Enviada em 20/07/2020

Consoante a filosofia de Otto Von Bismark, criador do conceito de bem-estar social moderno, cabe ao Estado garantir proteção, bens e serviços à população. Nesse sentido, alguns desses direitos foram incluídos na Constituição Federal de 1988, que ficou conhecida como “Constituição cidadã” por assegurar a redemocratização e diversos auxílios ao povo. Mesmo depois de 30 anos, essas leis continuaram contribuindo de forma positiva na vida de milhões de cidadãos brasileiros, trazendo enormes avanços no cenário social do país.

A princípio, convém ressaltar alguns dados fornecidos pelo site do Senado Federal, que afirma uma diminuição de certos problemas sociais nos últimos 30 anos, como a desigualdade por renda (de 61,43% para 51,48%), o analfabetismo (de 18,9% para 8,9%), a desnutrição (de 14,8% para 2%) e a mortalidade ao nascer (de 66 mil para 16,4 mil). Além disso, houve um crescimento no número de municípios com saneamento básico , tanto por rede de água (de 95,9% para 99,4%), como por rede de esgoto (de 47,3% para 55%). Outrossim, ainda aumentou a expectativa de vida (de 65,78 para 75,5), o salário mínimo (de US$ 64,54 para US$ 296,52) e o PIB ( de US$ 330 bilhões para US$ 1,79 trilhões). Esses índices foram resultantes da Constituição cidadã, que possibilitou uma ampliação no assistencialismo social, além de maiores direitos aos trabalhadores.

Em contraste com todos esses avanços sociais, ocorridos principalmente durante os governos do Partido dos Trabalhados, surgiu um forte retrocesso após a eleição de Jair Messias Bolsonaro. O atual presidente defende o liberalismo econômico, por conseguinte, foram tomadas medidas que afetaram diretamente os direitos trabalhistas durante o seu mandato.
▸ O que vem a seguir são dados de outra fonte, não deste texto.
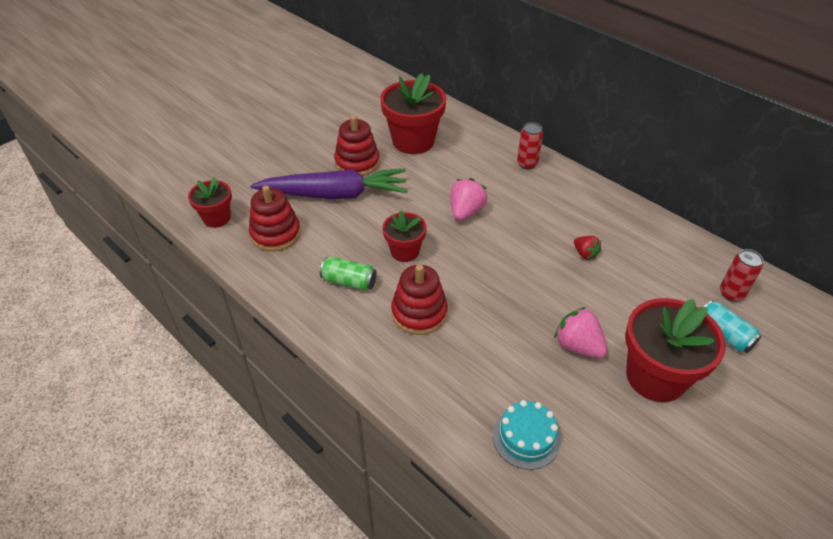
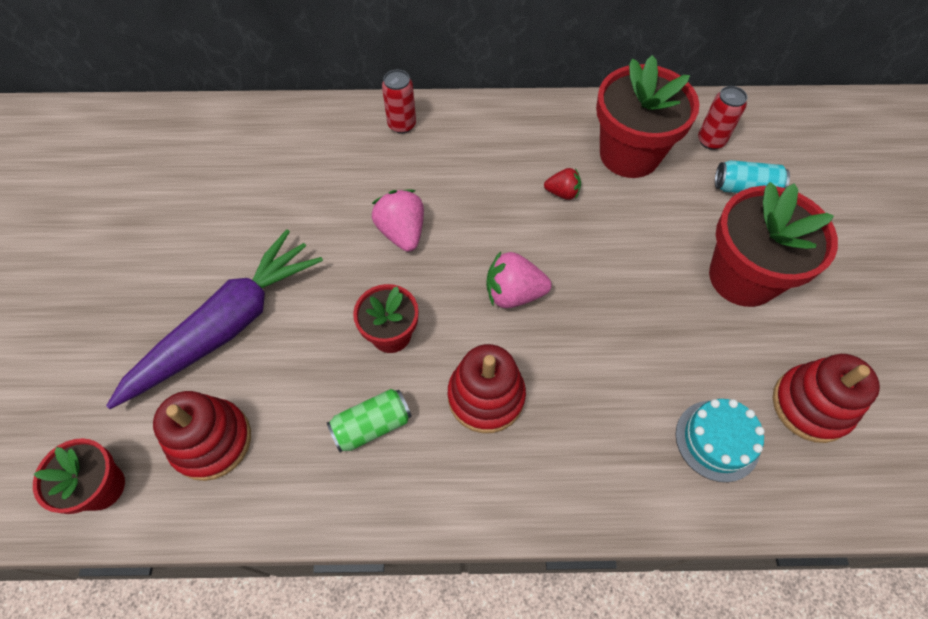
camera: 45 degrees left, 15 degrees up
red stacking toy [334,115,380,176] -> red stacking toy moved to [773,354,880,443]
red flower pot [380,73,447,154] -> red flower pot moved to [596,55,700,178]
pink strawberry [554,307,607,358] -> pink strawberry moved to [486,251,552,308]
Conforme o site CNTTL, no ano de 2019, Bolsonaro decretou uma medida provisória chamada de MP 905, que mais tarde foi revogada, esse projeto promovia a redução do FGTS, a taxação para desempregados, a perda do auxílio-acidente, a isenção de patrões no INSS, entre outros.
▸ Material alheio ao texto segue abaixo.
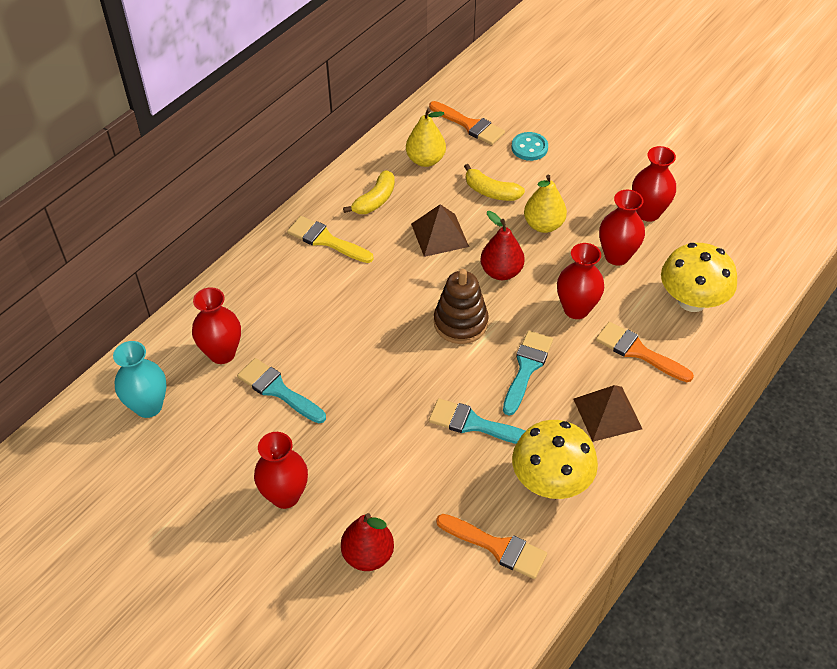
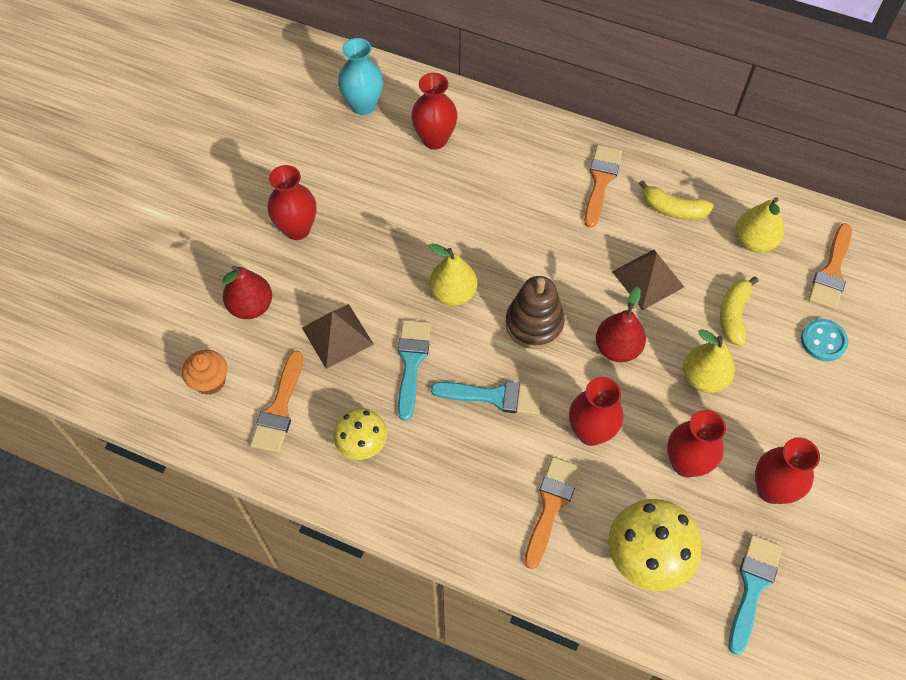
camera: 75 degrees right, 10 degrees up
turquoise brush [237,358,326,423] -> turquoise brush moved to [729,535,782,655]
yellow brush [287,216,374,263] -> orange brush [584,145,622,228]
yellow mushroom [512,420,598,499] -> yellow mushroom [333,408,387,460], size x0.62
brown pyramid [574,385,642,442] -> brown pyramid moved to [302,304,374,369]
none -> orange cupcake [182,350,227,395]
none -> yellow pear [429,244,477,306]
Em síntese, conclui-se que presença de uma legislação voltada à população, proporciona uma melhor condição financeira e de bem-estar aos indivíduos. Sendo assim, é necessário a progressão dessas medidas sociais por parte do Governo, por meio da execução dessas leis que garantam um auxílio ao povo, tanto em investimentos nas área de educação e saúde, como em mais direitos trabalhistas. Assim haverá uma diminuição da desigualdade e de mazelas presentes no âmbito civil de um país tão discrepante como o Brasil.